The point of this assignment is to get you thinking about perception and control.
Using the car model we provide, develop a controller that can drive the car around the track as fast as possible, given the limitations of the DRC (10mph max speed, friction, etc.).
Part 1 involves driving on a circular track with no obstacles on the road. You will notice that in the demo programs the visual target and a nominal steering angle are set for a particular curvature road. The goal in Assignment 2 part 1 is to automate this, so the car figures out how to steer without human input for different curvature tracks. You need to figure out how to generate steer_desired commands to follow the road. You can do this by using the vision and control framework followed in the sense() and control() subroutines in drive4 in ODE or the vision and car ROS plugins in Gazebo, or you can create your own framework.

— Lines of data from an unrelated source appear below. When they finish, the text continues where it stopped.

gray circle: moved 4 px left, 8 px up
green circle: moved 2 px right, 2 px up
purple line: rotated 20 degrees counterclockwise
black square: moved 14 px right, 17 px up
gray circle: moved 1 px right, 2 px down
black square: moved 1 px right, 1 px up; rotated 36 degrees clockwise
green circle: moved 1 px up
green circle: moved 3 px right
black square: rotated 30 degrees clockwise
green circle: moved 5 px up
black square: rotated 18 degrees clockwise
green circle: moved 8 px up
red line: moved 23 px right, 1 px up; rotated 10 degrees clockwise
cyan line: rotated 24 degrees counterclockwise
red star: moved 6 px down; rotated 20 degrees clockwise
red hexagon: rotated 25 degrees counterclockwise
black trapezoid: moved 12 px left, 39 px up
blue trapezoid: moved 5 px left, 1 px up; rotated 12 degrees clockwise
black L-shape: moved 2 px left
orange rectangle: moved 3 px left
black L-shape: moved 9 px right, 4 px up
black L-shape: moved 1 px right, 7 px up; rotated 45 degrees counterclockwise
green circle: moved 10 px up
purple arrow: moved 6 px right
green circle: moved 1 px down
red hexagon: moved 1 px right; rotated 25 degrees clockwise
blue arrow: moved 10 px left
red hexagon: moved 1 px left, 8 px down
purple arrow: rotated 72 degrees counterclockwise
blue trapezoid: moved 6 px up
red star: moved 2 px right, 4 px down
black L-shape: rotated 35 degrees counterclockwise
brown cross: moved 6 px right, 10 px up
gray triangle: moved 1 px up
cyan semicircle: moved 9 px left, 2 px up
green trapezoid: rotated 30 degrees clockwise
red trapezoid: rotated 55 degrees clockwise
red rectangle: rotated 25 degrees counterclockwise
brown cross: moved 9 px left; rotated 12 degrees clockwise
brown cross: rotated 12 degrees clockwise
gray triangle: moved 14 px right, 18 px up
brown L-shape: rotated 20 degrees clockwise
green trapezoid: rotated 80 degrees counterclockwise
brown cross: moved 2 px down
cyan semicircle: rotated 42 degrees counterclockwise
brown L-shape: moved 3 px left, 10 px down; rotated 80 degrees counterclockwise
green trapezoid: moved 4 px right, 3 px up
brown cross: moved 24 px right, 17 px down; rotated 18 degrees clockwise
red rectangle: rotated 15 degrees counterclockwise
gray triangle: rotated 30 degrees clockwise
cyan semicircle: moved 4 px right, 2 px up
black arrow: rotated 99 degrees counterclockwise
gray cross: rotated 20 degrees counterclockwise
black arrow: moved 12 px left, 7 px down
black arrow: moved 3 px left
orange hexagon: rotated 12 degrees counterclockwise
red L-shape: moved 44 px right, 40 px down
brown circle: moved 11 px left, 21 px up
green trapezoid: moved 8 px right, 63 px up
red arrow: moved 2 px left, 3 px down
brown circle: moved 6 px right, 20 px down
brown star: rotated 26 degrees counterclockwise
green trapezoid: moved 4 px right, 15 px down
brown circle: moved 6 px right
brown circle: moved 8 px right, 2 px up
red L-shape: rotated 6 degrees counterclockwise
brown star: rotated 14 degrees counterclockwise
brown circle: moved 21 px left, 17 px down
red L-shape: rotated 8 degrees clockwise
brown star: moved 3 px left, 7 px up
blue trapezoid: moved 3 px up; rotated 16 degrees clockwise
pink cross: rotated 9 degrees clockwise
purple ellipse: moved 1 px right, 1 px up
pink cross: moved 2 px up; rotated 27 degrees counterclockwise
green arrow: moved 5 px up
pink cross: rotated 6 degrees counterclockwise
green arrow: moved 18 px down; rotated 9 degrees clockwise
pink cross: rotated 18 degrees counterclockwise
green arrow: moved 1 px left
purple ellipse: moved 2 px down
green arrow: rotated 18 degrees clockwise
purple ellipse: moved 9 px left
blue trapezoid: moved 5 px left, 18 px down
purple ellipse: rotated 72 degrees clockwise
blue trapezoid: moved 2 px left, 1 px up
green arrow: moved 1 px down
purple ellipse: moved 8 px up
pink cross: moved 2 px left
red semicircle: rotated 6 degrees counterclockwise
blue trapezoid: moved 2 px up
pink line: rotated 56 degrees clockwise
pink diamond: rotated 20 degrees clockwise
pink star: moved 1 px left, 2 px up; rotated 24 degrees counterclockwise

Part 2: The track will include curved segments and 90 degree turns, and have obstacles (more oil barrels) on the road.
Starting point for Gazebo. This web page includes examples of transforming visual image into a map, which ODE folks should also look at.
Starting point for ODE. Use the drive4 tutorial.
Don't change the size of the windows in ODE or Gazebo showing you what the camera sees. That screws up the camera simulation.
Pages on car kinematics (how to model a car): Best, ok1, ok2, not as useful1, not as useful2.
drive6: An ODE example of a simple vision system that works amazingly well.
drive7: An ODE example of obstacles.